IN HIS 1991 confirmation hearings, C-SPAN noted on Friday, former attorney general William P. Barr declared that “nothing could be more destructive of our system of government, of the rule of law, or Department of Justice as an institution, than any toleration of political interference with the enforcement of the law.” Now that President Trump has nominated Mr. Barr to return to the Justice Department’s helm, the Senate and public must ask whether he will live by those words almost three decades later.
Mr. Barr’s nomination comes as a relief. Rather than tapping a confirmed Trump sycophant such as former New York mayor Rudolph W. Giuliani (R), the president picked a Justice Department veteran of undoubted legal professionalism.
Yet given Mr. Trump’s degradation of the executive branch; his past statements indicating he expects the attorney general to protect him personally; and the fact that federal prosecutors on Friday connected the president to a felony campaign finance violation by his former personal lawyer, special scrutiny of Mr. Barr’s commitment to Justice Department independence is essential.
Under President George H.W. Bush, Mr. Barr operated with admirable autonomy. In 2001, he revealed that he had insisted on naming his own deputy attorney general rather than allow the White House to install someone based on political considerations. He noted that his Justice Department defended laws in court whether or not he thought they were proper (in contrast to the Trump administration’s refusal to defend the Affordable Care Act). Mr. Barr oversaw federal charges against the officers involved in the Rodney King beating, and he has boasted of the warm relations he maintained with members of both parties in Congress.

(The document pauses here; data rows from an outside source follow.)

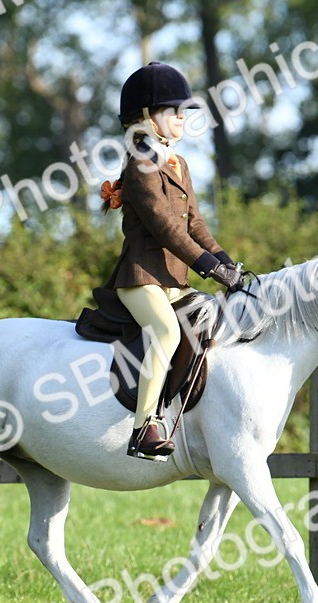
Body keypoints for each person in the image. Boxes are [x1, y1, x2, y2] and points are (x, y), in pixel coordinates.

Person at [99, 62, 242, 460]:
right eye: (173, 110)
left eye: (184, 111)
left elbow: (195, 223)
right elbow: (166, 228)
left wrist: (228, 261)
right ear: (146, 117)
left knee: (216, 320)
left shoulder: (178, 164)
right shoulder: (141, 161)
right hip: (142, 278)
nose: (182, 117)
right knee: (165, 332)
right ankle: (144, 428)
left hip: (175, 282)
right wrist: (209, 268)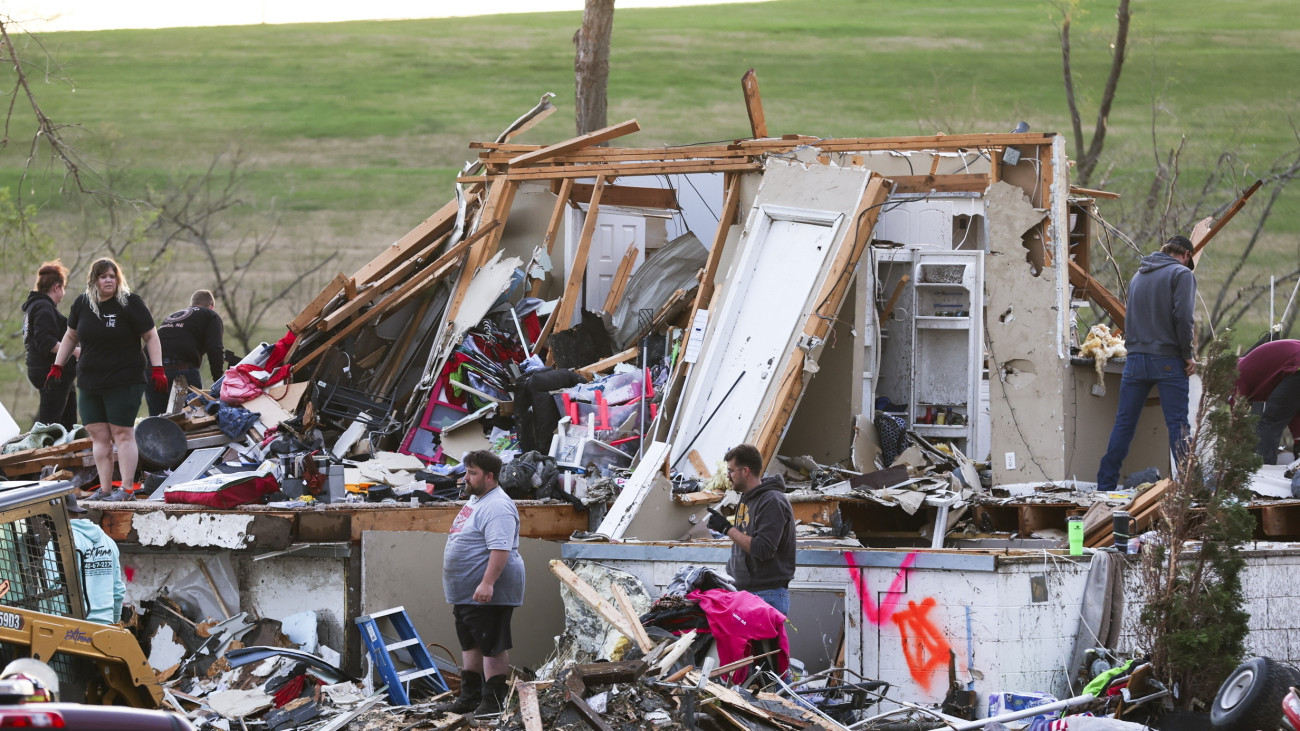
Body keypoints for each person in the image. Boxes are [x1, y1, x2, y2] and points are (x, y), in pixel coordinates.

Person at [1096, 227, 1204, 492]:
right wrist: (1187, 355)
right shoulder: (1182, 275)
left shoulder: (1138, 276)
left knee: (1124, 424)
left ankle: (1105, 485)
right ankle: (1191, 489)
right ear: (1186, 256)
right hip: (1167, 359)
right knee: (1178, 426)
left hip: (1135, 361)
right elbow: (1183, 318)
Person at [47, 258, 166, 497]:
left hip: (124, 380)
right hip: (90, 381)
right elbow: (71, 336)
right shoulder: (83, 304)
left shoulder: (130, 303)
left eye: (112, 275)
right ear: (95, 280)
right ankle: (103, 488)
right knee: (98, 436)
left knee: (122, 433)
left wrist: (158, 368)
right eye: (103, 276)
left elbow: (151, 336)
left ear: (118, 278)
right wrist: (58, 365)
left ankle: (127, 488)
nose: (108, 280)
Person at [438, 450, 524, 716]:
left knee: (491, 645)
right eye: (466, 472)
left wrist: (487, 583)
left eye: (472, 473)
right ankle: (470, 697)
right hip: (466, 594)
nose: (466, 478)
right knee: (471, 644)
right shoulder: (477, 500)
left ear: (490, 476)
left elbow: (500, 549)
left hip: (489, 592)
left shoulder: (498, 505)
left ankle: (492, 703)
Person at [707, 444, 796, 615]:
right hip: (745, 593)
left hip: (765, 596)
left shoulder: (772, 501)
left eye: (731, 471)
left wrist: (726, 528)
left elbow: (763, 549)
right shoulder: (747, 498)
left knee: (763, 643)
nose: (728, 476)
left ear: (745, 471)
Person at [145, 289, 226, 416]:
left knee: (157, 425)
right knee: (192, 419)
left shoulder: (173, 316)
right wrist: (219, 384)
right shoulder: (210, 315)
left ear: (191, 304)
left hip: (153, 372)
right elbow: (215, 349)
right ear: (211, 307)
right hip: (182, 373)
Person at [22, 260, 79, 429]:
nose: (63, 294)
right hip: (51, 373)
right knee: (51, 424)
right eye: (63, 289)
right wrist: (75, 351)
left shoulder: (35, 307)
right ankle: (46, 451)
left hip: (55, 373)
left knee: (67, 419)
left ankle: (68, 446)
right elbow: (46, 342)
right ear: (57, 287)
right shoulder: (44, 309)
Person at [1235, 339, 1300, 464]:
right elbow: (1292, 409)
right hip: (1295, 364)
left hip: (1297, 364)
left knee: (1270, 421)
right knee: (1283, 411)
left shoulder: (1236, 375)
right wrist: (1298, 438)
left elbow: (1237, 416)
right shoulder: (1256, 369)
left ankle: (1263, 467)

On the other hand, though he appointed an independent counsel during his time at the Justice Department, he has been a fierce critic of such special investigators. Senators should probe how involved he was in undercutting an independent counsel investigation into the Reagan-era Iran-contra scandal. His views do not prove he would improperly meddle with special counsel Robert S. Mueller III’s Russia investigation, but senators should explore them.
They should also insist that he reveal what Mr. Trump asked him before nominating him. In 1991, Mr. Barr told senators that the “only charge” Mr. Bush gave him “was to have a Department of Justice that was run with professionalism and integrity.” What charge did Mr. Trump give him? And does he still believe that repeatedly debunked Hillary Clinton “scandals” deserve more Justice Department scrutiny than questions about Trump campaign collusion with Russia?
Senators also should not lose sight of the fact that Mr. Barr would run a sprawling department overseeing important federal policy. What would be his priorities in enforcing federal voting rights law? How would he approach immigration issues? Would he impose the outmoded get-tough-on-crime ethos of the 1990s Justice Department? Would he, like recently fired attorney general Jeff Sessions, take pressure off police departments to reform?
Mr. Barr said in 1991 that he wanted his legacy to be that “I upheld the law and that I left the Department of Justice a more effective, stronger and a better institution.” If that is once again his aim, his nomination is welcome.